Last Tuesday’s ruling on royalty in the context of FM stations was one that had FM channels ecstatic and musicians down in the dumps.
Private radio channels have got a respite after the Bombay High Court ruled that they don’t have to pay separate royalty to composers and lyricists for broadcasting their songs, but the musicians are unhappy.
“The high court ruled that the Indian Performing Right Society Limited (IPRS) that safeguards the copyright of music composers and lyricists is not entitled to claim or demand royalty or license fees from a FM channel for the recorded songs and music it plays on its stations,” reported IBNlive.
Let us analyse what the issue really is.
Any song that is recorded primarily has three creative aspects to it – the vocals, the composition and the lyrics.
The vocals are delivered by the singer (artist), the composition by the music director and the lyrics by the lyricist of the song. They are the original rights holders to these creative works.
When a sound recording is made, these creative contributors lend their creative works to the song for creating a sound recording or, plainly put, a song.
The Copyright Act, 1957 and its further amendments recognize the copyrights in musical, literary and dramatic works. Therefore, typically, the copyrights of vocals and composition would typically fall in the musical work and the lyrics fall in the literary work. Internationally, these rights are managed separately by different copyrights managers, such as music companies, music publishers and their respective societies who collect the revenue of their behalf.
The music company makes or acquires sound recording rights and a music publishing company acquires the rights of underlying composition and lyrics. The music company pays royalty to the singer-artist and the publishing co. pays royalties to the composers and lyricists from the earnings on each song.
The various public performances such as TV /Radio broadcast, live performances, playing songs in hotels, restaurants, pubs etc. are liable to compensate all the right holders of the songs being performed.
In India , typically, so far all the rights were acquired by the music companies either from the film producers or from the album producer/ artists as a complete basket with all the underlying rights. In most of the cases the composers and lyricists were paid one-time fees and they relinquished their rights in favour of either the music company or the film producer when their services were rendered for the sound recording.
In India , for last many years, the composers and lyricists have been fighting for the continuing rights to their works and have asked for amendment of Copyright Act to recognise their rights as distinct from the sound recording rights. IPRS which is the body of music publishers who hold the rights to the compositions and lyrics is a collection society for these rights and has some music companies (who also own the publishing rights) and many composers and lyricists as its members. IPRS has been collecting the revenues from public performances and broadcast/ telecast of songs on behalf of its members.

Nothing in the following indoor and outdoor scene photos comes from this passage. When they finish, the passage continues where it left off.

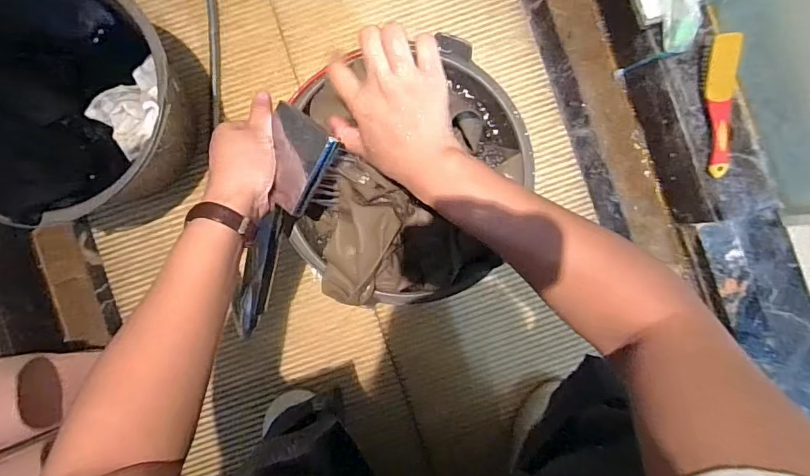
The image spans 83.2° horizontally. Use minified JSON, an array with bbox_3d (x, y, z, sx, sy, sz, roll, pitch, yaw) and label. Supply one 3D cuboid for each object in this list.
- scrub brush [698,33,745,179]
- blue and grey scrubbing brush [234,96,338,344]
[{"bbox_3d":[0.390,-0.163,0.569,0.024,0.044,0.165,-9,105,0],"label":"scrub brush"},{"bbox_3d":[-0.134,-0.001,0.455,0.066,0.053,0.247,25,114,0],"label":"blue and grey scrubbing brush"}]

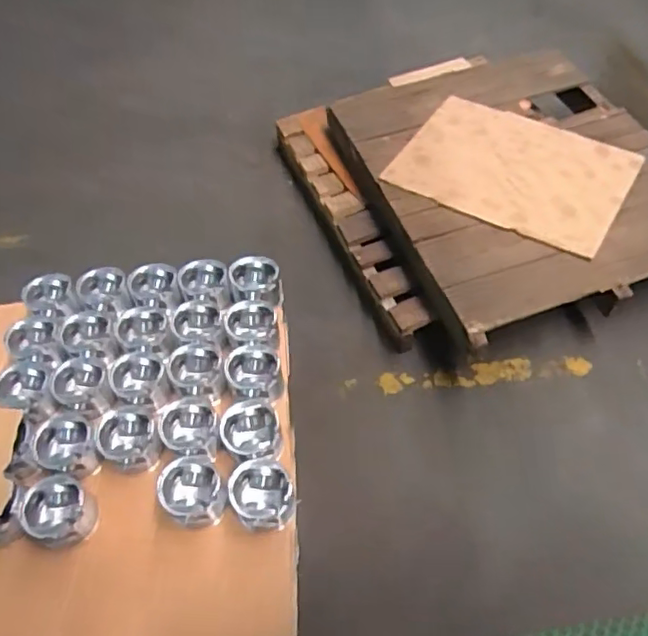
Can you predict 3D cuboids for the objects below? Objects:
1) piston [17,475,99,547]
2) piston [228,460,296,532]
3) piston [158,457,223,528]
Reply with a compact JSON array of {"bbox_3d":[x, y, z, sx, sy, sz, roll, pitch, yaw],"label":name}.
[{"bbox_3d":[-0.489,0.360,1.106,0.118,0.087,0.112,-2,53,3],"label":"piston"},{"bbox_3d":[-0.114,0.328,1.104,0.119,0.089,0.109,-2,53,3],"label":"piston"},{"bbox_3d":[-0.240,0.319,1.110,0.103,0.110,0.114,-3,53,3],"label":"piston"}]

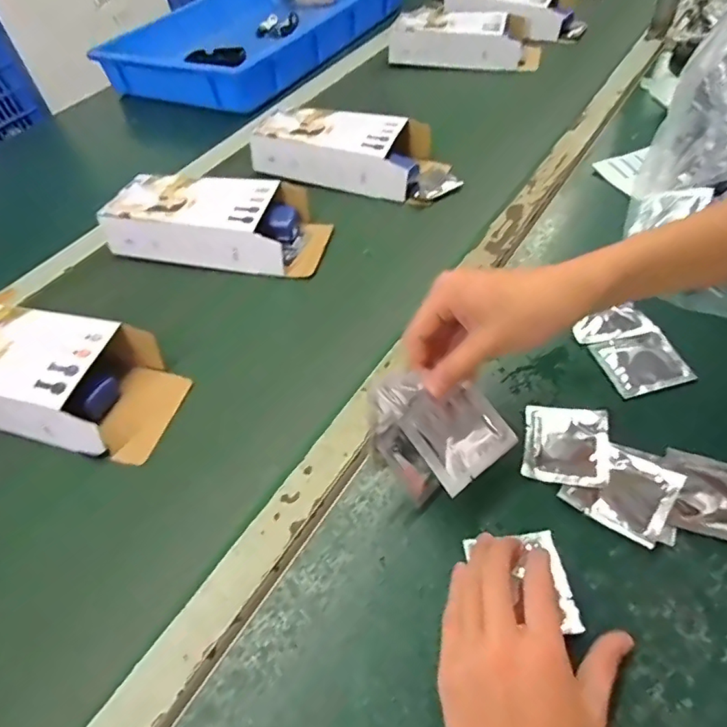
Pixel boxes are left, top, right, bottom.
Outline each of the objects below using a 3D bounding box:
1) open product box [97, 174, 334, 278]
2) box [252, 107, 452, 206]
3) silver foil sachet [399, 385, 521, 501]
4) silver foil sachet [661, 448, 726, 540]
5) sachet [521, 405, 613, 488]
[{"bbox_3d":[-0.170,-0.167,0.610,0.250,0.059,0.112,8,52,12],"label":"open product box"},{"bbox_3d":[-0.010,-0.287,0.681,0.261,0.052,0.119,12,53,14],"label":"box"},{"bbox_3d":[0.068,0.049,0.377,0.069,0.008,0.070,-35,83,-26],"label":"silver foil sachet"},{"bbox_3d":[0.263,0.099,0.383,0.067,0.005,0.062,12,53,19],"label":"silver foil sachet"},{"bbox_3d":[0.164,0.064,0.417,0.064,0.008,0.069,6,54,15],"label":"sachet"}]

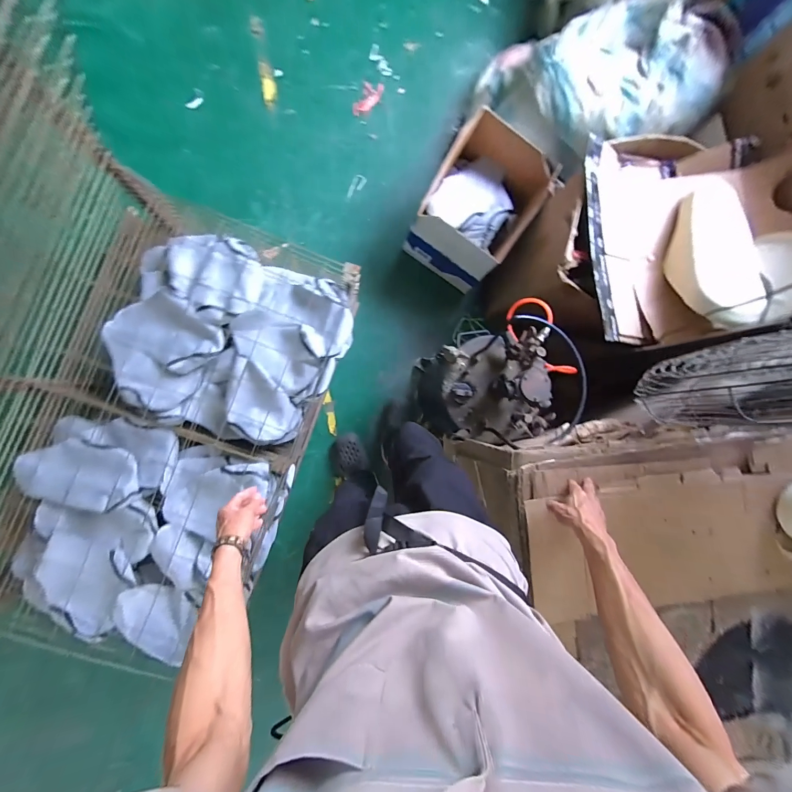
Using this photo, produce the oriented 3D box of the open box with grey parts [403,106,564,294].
[{"bbox_3d":[0.310,-0.727,1.349,0.379,0.293,0.489,33,85,-7],"label":"open box with grey parts"}]

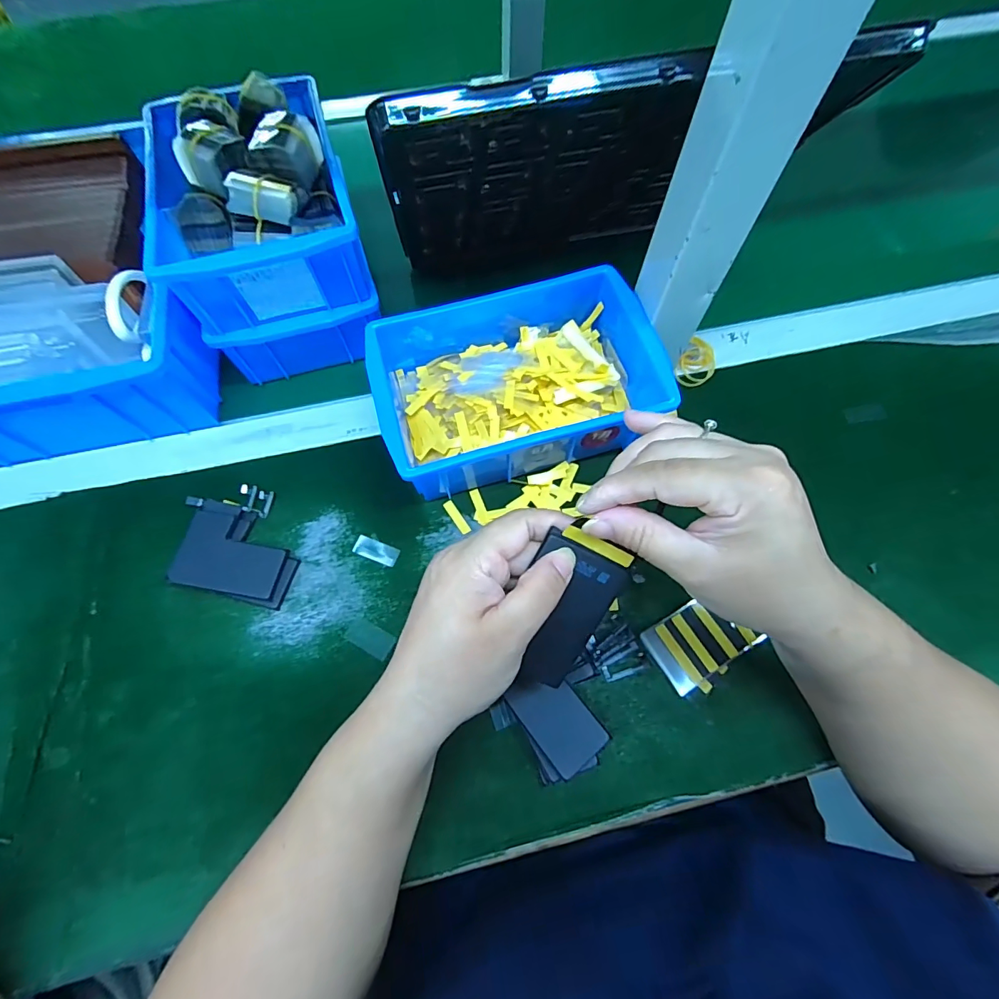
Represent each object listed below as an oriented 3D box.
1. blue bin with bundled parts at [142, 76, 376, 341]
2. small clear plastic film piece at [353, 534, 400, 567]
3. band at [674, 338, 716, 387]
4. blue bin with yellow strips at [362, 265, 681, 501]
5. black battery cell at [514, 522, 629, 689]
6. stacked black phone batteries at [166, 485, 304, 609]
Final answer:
[{"bbox_3d":[-0.180,-0.231,0.340,0.136,0.070,0.189,-16,68,-7],"label":"blue bin with bundled parts"},{"bbox_3d":[-0.090,0.037,0.332,0.033,0.004,0.014,20,68,9],"label":"small clear plastic film piece"},{"bbox_3d":[0.171,-0.117,0.391,0.030,0.008,0.047,31,70,13],"label":"band"},{"bbox_3d":[0.009,-0.095,0.352,0.198,0.068,0.152,-15,68,-6],"label":"blue bin with yellow strips"},{"bbox_3d":[0.028,0.060,0.233,0.048,0.004,0.078,27,99,-12],"label":"black battery cell"},{"bbox_3d":[-0.189,0.030,0.331,0.091,0.011,0.079,12,67,5],"label":"stacked black phone batteries"}]

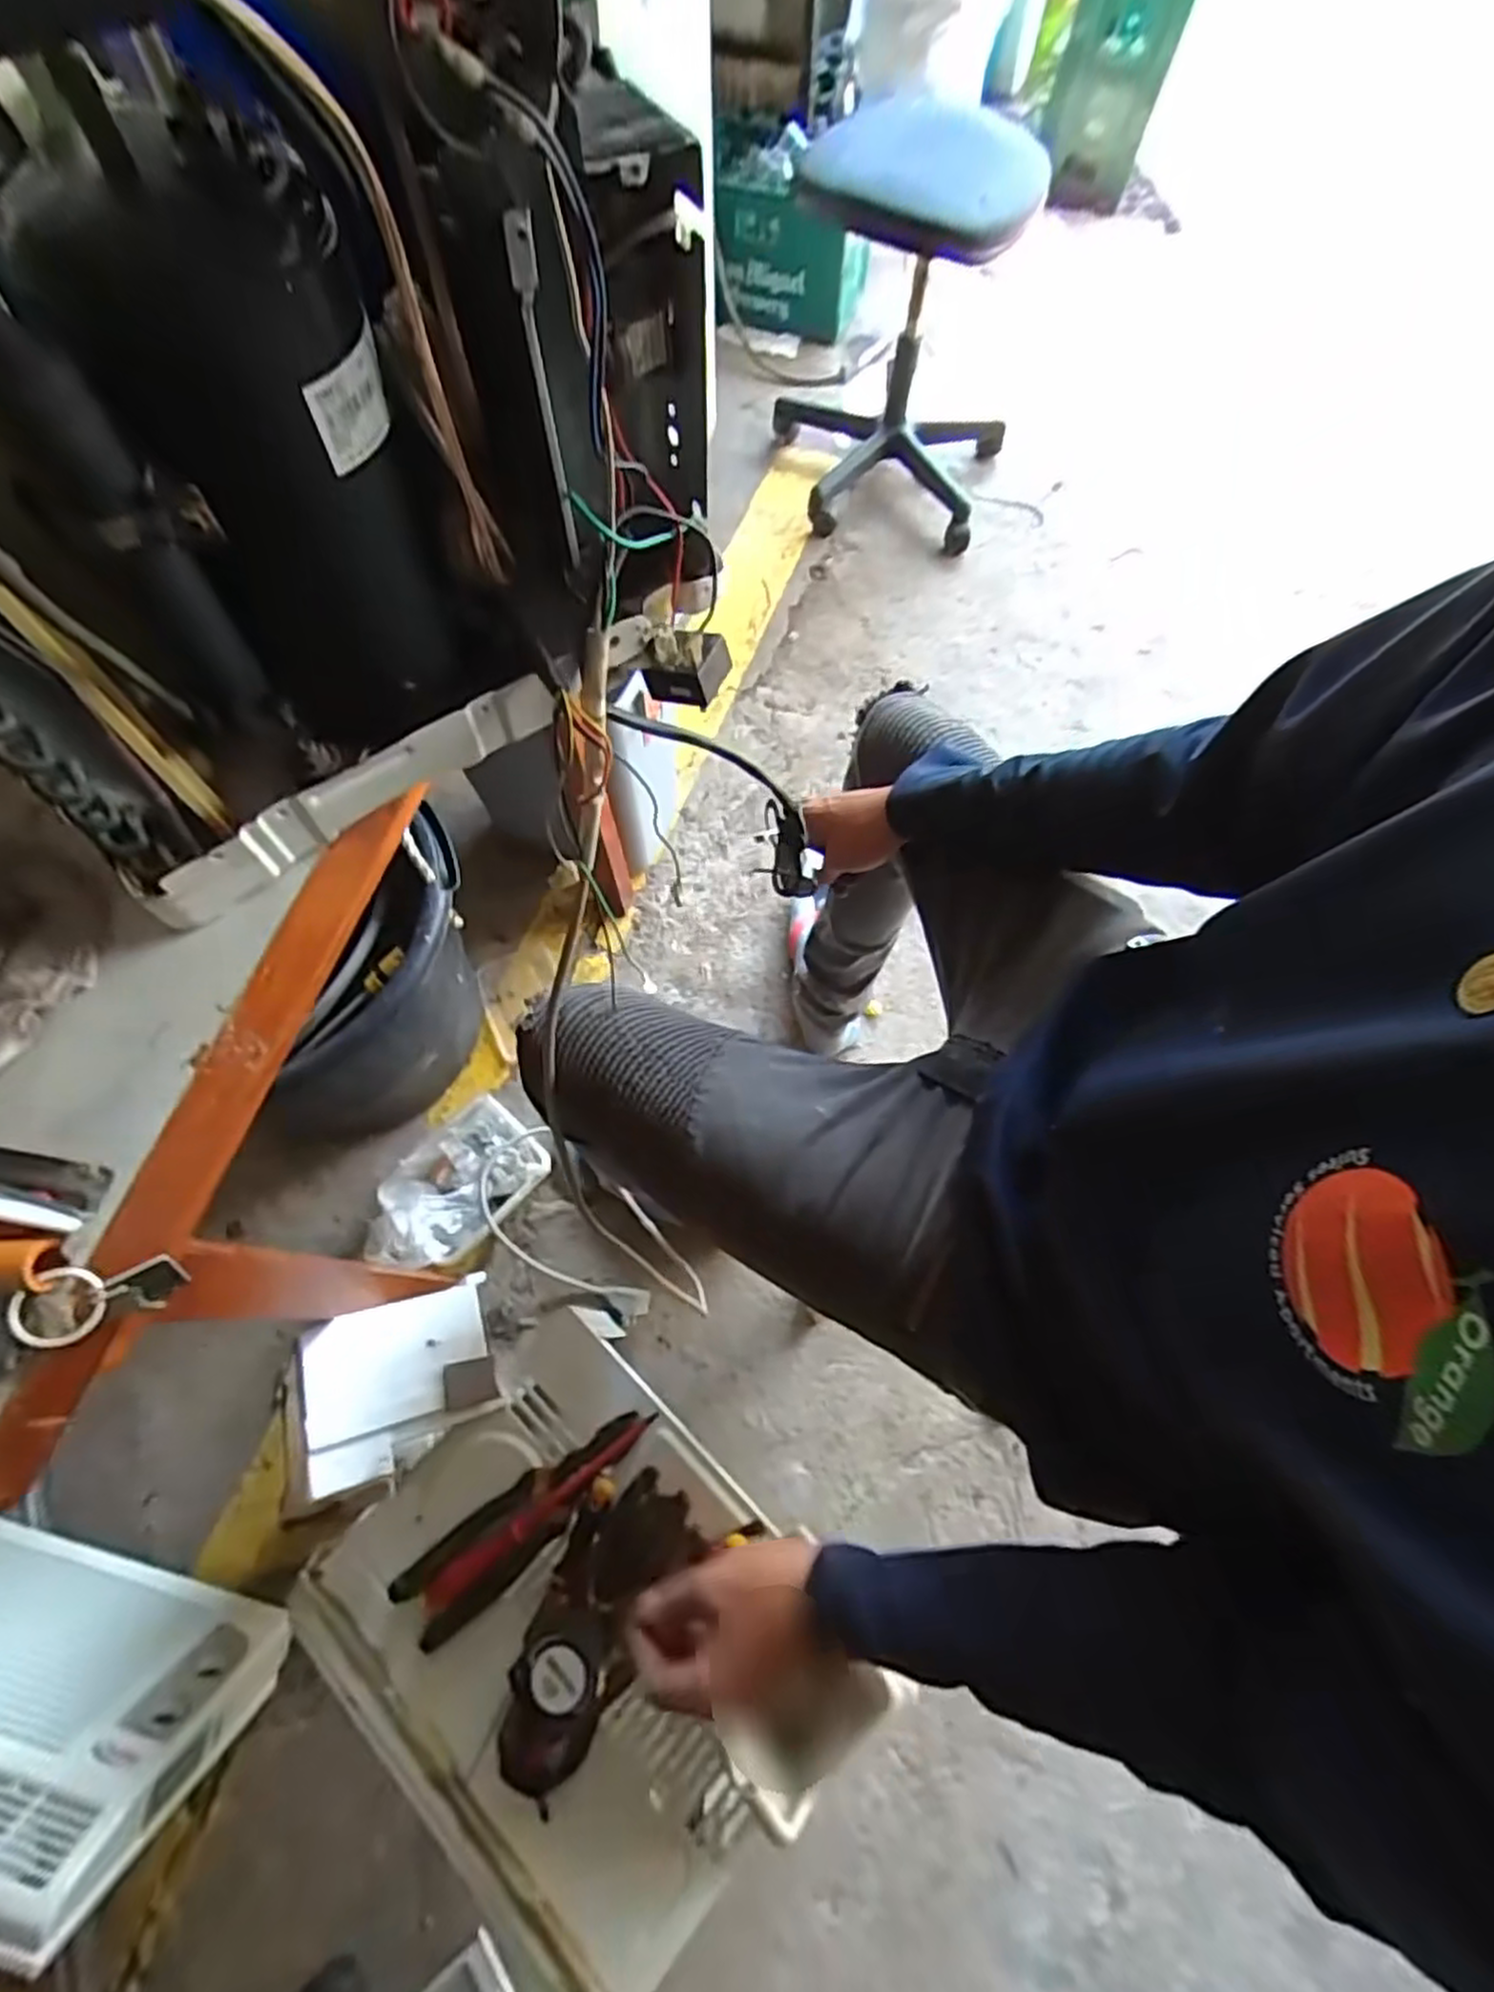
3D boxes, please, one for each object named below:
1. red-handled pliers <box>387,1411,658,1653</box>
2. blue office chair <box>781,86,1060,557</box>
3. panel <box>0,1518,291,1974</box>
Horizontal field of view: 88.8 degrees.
[{"bbox_3d":[-0.188,0.460,0.674,0.237,0.030,0.063,-34,72,-16],"label":"red-handled pliers"},{"bbox_3d":[0.306,-1.288,1.446,0.461,0.542,0.543,12,67,3],"label":"blue office chair"},{"bbox_3d":[-0.696,0.637,0.709,0.410,0.280,0.066,17,93,2],"label":"panel"}]

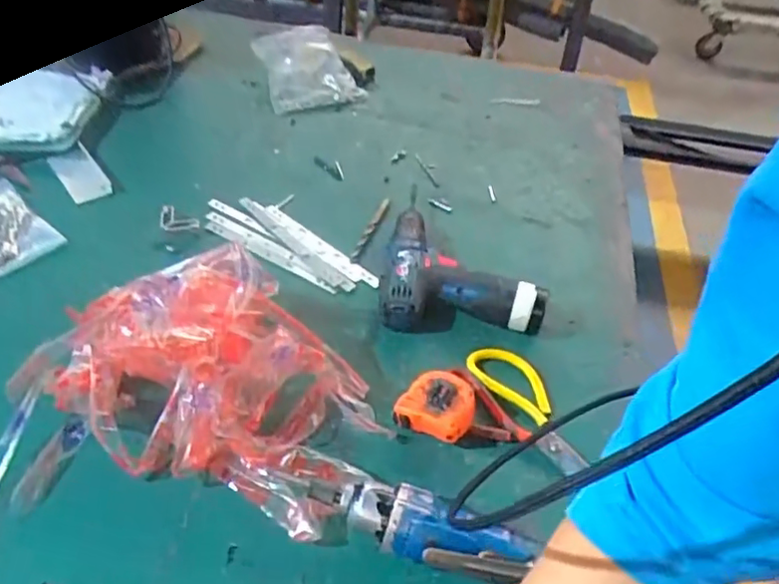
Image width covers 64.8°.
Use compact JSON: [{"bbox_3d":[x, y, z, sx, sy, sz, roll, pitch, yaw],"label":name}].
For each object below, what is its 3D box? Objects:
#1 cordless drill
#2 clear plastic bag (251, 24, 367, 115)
[{"bbox_3d":[0.078,-0.048,0.744,0.181,0.048,0.219,1,45,-4],"label":"cordless drill"},{"bbox_3d":[-0.146,-0.389,1.052,0.151,0.068,0.178,-15,49,-21],"label":"clear plastic bag"}]

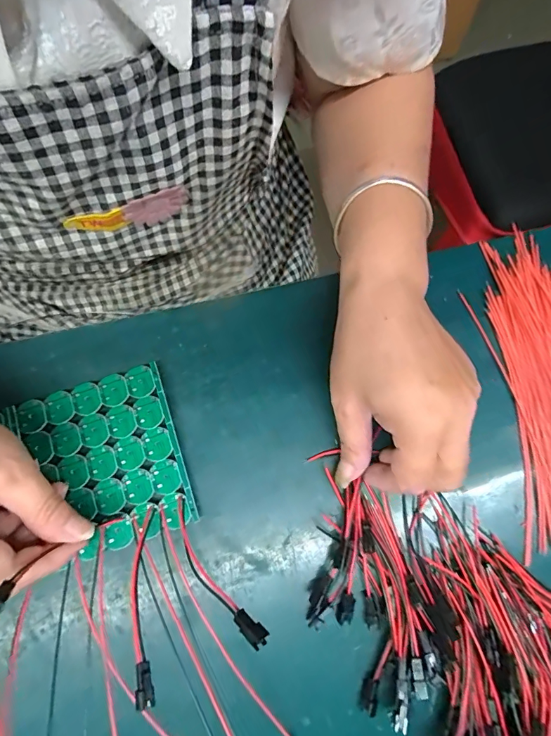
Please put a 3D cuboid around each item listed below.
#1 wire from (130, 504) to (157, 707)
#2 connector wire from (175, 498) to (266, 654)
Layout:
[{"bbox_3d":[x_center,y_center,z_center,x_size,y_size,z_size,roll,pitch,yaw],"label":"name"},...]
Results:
[{"bbox_3d":[-0.073,0.124,0.217,0.012,0.019,0.097,-14,43,-4],"label":"wire"},{"bbox_3d":[-0.037,0.108,0.217,0.013,0.008,0.097,-45,46,-10],"label":"connector wire"}]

Tuesday’s judgment was on the plaint filed by an FM channel against IPRS challenging the right of IPRS to collect royalty for broadcast of songs on Radio. The plaintiff claims that the entire copyright of the song belongs to the music company as the song communication on Radio is usage of the sound recording of the song and not the exploitation of composition and/or lyrics separate from the song.
The court has held that once the sound recording is created the composition and lyrics become part of the new sound recording and so they cannot be separated from it. Therefore for communicating the sound recording there is no need to pay to the original owners of the underlying works (read composers and lyricists) and hence, the Plaintiff may only pay to PPL which represents the music companies who own the sound recording rights.
The basic premise is that once a sound recording is created comprising of lyrics/composition of a song, the sound recording becomes another entity of copyright and while exploiting it the rights of the composition and/or lyrics cannot be separated from it.
So, the FM channel need not pay composers/lyricists and should pay royalty only to the music cos. through PPL.
The need of the hour is to evolve a viable ecosystem that treats everyone fairly and is more in line with the international practice, where this differentiation is made and compensations are based on that distinction.
The further contention of the music industry has been that FM radio need to pay royalty to the music companies on a needle hour basis and not on the basis of their ad revenue.
The judgement will definitely be appealed against, and it’ll be some time before the dust settles on this issue.